Curioso che un disco del genere sia uscito in un periodo storico così particolare, come la fine degli anni '80. Concettualmente sembra appartenere al decennio precedente, quello di Braxton e dei Borbetomagus. Mi fa strano dirlo, ma persino i Painkiller diventano roba da educande al confronto!
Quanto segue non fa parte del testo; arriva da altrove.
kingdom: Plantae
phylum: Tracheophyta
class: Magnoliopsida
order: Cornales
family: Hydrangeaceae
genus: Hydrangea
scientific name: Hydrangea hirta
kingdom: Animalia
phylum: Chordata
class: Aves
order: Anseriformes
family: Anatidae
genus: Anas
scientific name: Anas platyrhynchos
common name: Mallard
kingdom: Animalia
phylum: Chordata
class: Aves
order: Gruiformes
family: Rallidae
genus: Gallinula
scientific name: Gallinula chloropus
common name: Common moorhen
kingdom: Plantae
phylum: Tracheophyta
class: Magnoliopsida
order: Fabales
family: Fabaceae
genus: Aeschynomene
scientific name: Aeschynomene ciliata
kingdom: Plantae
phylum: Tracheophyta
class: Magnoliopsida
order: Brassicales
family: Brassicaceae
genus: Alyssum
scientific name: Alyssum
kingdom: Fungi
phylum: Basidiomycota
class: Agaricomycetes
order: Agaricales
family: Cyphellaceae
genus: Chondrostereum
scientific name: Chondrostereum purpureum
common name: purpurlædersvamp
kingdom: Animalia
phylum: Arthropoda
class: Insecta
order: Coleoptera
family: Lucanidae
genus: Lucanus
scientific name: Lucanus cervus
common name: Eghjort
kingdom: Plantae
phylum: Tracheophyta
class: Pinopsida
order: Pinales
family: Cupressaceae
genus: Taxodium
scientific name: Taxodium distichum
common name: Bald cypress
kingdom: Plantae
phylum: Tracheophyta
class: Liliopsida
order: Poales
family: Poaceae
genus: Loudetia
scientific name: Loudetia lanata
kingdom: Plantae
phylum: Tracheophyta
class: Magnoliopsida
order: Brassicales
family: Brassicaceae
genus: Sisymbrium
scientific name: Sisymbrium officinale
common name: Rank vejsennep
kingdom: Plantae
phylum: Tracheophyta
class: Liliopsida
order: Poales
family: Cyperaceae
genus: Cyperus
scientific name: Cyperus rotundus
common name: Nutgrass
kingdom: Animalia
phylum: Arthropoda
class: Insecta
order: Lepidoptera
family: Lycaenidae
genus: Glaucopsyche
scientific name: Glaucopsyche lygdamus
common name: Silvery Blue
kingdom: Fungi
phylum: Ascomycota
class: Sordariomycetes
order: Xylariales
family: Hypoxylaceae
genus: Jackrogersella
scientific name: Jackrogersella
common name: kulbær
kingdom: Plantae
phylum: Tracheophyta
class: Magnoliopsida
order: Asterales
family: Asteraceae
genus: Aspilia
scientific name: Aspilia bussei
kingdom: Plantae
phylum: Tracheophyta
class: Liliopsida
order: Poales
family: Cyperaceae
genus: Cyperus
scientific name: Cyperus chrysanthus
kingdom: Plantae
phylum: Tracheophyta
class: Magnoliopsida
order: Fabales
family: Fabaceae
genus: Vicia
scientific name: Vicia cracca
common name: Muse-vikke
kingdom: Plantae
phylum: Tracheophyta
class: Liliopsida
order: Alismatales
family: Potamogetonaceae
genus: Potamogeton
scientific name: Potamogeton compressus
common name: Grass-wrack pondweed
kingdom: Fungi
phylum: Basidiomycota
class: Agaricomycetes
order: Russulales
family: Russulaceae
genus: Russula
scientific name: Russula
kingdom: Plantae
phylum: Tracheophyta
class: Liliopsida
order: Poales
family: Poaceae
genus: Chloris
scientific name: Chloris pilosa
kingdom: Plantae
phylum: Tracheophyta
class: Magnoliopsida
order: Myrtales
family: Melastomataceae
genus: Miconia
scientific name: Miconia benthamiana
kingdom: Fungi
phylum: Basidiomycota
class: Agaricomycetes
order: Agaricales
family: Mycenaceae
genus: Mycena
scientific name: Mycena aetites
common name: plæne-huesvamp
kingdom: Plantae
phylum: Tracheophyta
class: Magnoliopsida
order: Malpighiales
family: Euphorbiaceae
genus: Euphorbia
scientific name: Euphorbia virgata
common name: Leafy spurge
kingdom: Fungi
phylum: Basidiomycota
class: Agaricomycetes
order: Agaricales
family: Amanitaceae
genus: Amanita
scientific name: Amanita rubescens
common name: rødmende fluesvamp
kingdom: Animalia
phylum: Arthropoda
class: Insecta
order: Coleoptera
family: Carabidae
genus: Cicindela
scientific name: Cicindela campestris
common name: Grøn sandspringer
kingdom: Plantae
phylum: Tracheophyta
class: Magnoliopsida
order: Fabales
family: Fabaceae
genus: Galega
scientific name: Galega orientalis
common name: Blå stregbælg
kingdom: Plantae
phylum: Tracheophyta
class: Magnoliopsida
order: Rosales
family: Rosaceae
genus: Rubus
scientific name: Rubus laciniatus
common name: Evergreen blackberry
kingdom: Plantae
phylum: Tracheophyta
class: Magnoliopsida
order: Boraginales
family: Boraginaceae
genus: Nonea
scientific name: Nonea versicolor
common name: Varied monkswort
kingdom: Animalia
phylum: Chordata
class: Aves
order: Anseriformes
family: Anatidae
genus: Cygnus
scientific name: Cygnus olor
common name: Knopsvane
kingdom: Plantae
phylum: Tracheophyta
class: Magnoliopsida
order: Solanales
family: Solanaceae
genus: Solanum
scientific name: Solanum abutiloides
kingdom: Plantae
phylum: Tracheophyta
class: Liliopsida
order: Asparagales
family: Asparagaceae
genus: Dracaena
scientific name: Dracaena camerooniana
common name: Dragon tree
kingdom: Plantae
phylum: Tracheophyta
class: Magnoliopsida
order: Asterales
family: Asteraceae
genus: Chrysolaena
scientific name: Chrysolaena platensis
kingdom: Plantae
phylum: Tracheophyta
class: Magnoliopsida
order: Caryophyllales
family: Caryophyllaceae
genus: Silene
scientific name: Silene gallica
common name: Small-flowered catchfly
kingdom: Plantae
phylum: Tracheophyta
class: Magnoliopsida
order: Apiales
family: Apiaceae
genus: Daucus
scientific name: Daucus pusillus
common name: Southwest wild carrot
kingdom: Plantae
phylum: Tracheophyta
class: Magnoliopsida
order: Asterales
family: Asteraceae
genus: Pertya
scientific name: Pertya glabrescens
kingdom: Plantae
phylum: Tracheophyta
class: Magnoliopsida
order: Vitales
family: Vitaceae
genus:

Devo ascoltarlo ancora parecchio per capire come e quanto mi piaccia, ma la segnalazione è stata coraggiosa, bravo Francesco.

FrancescoB, autore, alle 20:43 del 21 settembre 2016 ha scritto:

Giusta osservazione Marco

Credo comunque che l'improvvisazione radicale europea - nel merito confesso una discreta ignoranza peraltro - abbia regalato frutti significativi per diverso tempo, sino ai '90. Con il "picco" dei '70: fra Germania (Schoof Bauer Mangeldorff etc..), Gran Bretagna e paesi scandinavi (in parte anche in Italia), non si contano le opere affascinanti. Certo, questa spesso non è musica gradevole, e non vuole esserlo. Ma qui sta buona parte del suo fascino: è un esperimento sullo strumento e sulle sue potenzialità espressive. Musica libera, proposta in una forma diversa da quella americana: volendo, più razionale (meno pathos, meno "cuore", più intelletto, non si lascia nulla al caso), organizzata secondo modalità e idee diverse (la giustapposizione calcolatissima fra gli strumenti). Musica che disegna una fra le pagine più importanti del '900, per quanto mi riguarda, con risvolti significativi anche oggi (Colin Stetson?).